[Selected excerpt — start]

Boiling down was the term used in Australia for the process of rendering the fat from animal carcasses to produce tallow. It was a common activity on farms and pastoral properties to produce tallow to be made into soap and candles for domestic use. 

Boiling down was industrialised in the 1840s, providing the rural sector with a valuable export commodity. It was particularly significant as it came during the 1840s economic depression when the pastoral industry was at a standstill and sheep and cattle otherwise had little value in the colonies.

Beginnings

The export market for Australian wool suffered a severe price slump in the 1840s. Low demand for cattle and sheep to stock new pastoral runs and the small local market for beef, mutton or lamb meant cattle and sheep had little value in the colonies. Boiling-down works provided a vital source of income to the squatters when sheep were selling for as low as sixpence each. Pastoralist George Russell built a boiling works at Golf Hill Station, in the Western District (Victoria), and expressed his belief that, "melting down the Stock has been the salvation of the colonies."

[Selected excerpt — finish]
[Extracted data — start]

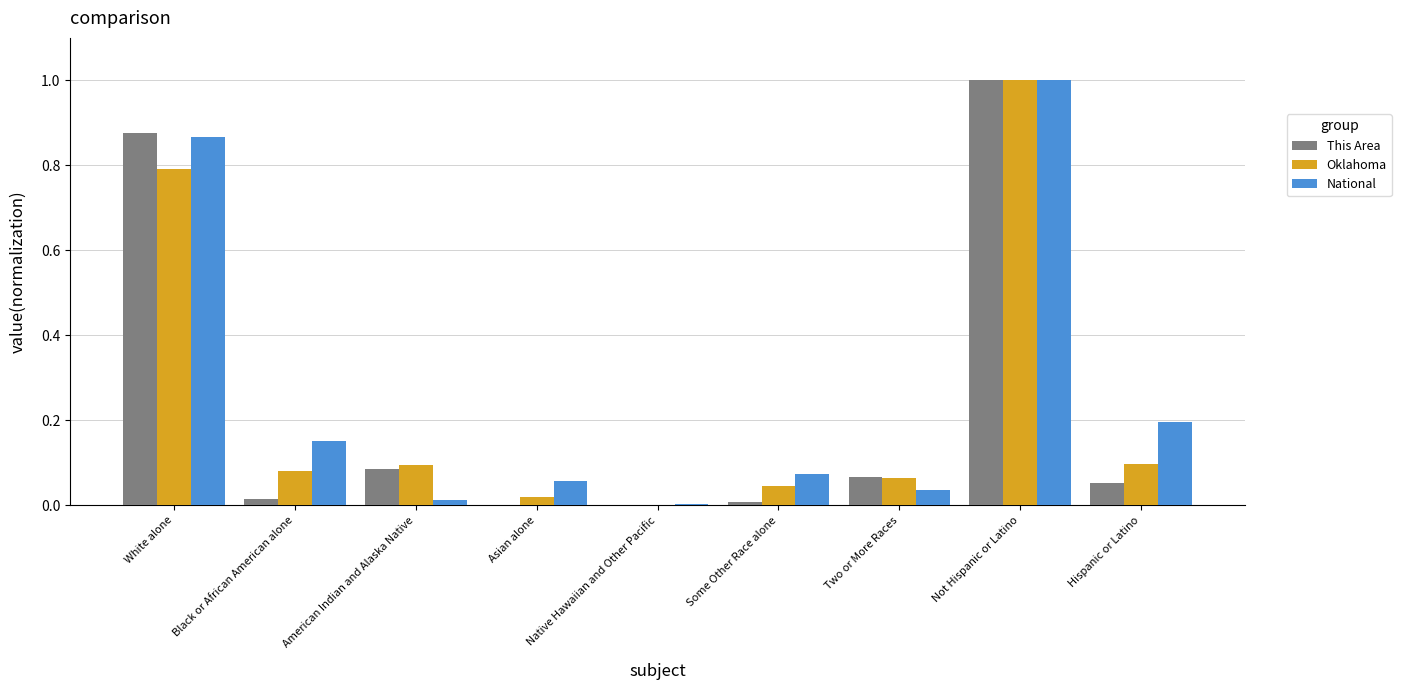

What is the sum of all This Area values?

2.1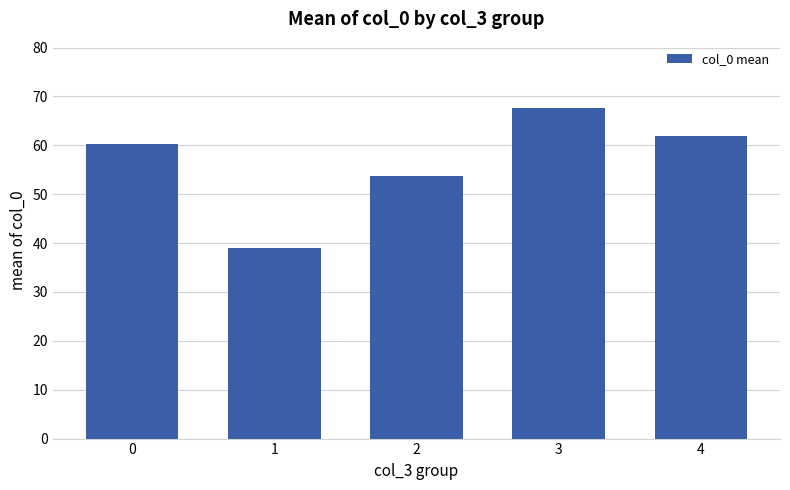

What is the approximate value at 2?

53.6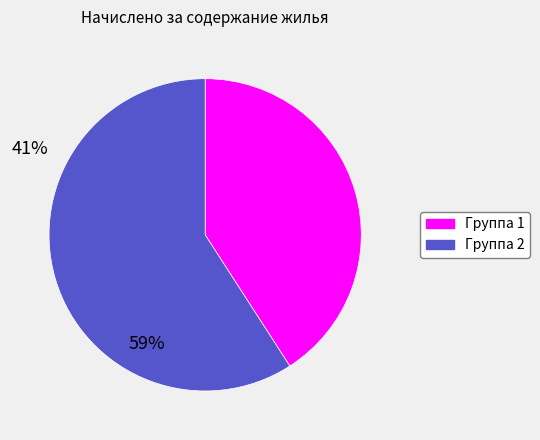

Is there any slice that represents more than half of the pie?

Yes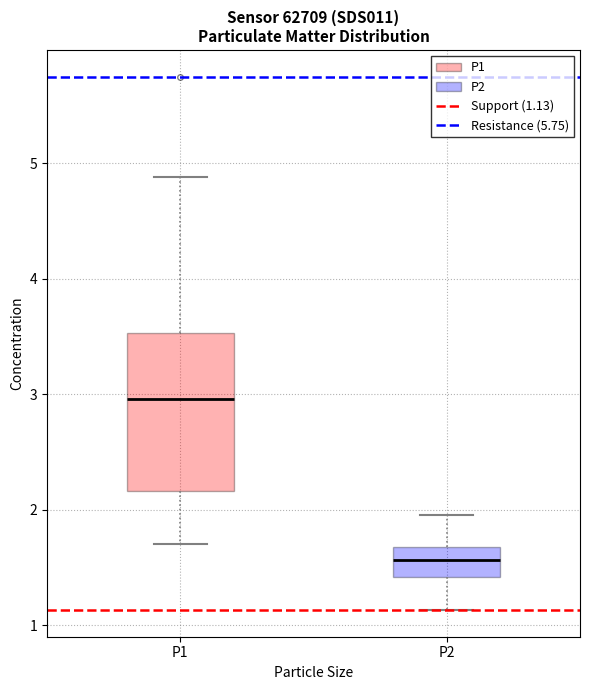

Comparing the boxes themselves (not the whiskers), which one is the tallest?

P1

[Extracted data — finish]

What the task asks
Answer these questions using the text on boiling down:
1. What was tallow made into for domestic use?
2. In what decade was boiling down industrialised?
3. Where did George Russell build a boiling works?
The items were taken from a different source than the text on boiling down.

Exercise result
1. Soap and candles.
2. The 1840s.
3. At Golf Hill Station, in the Western District (Victoria).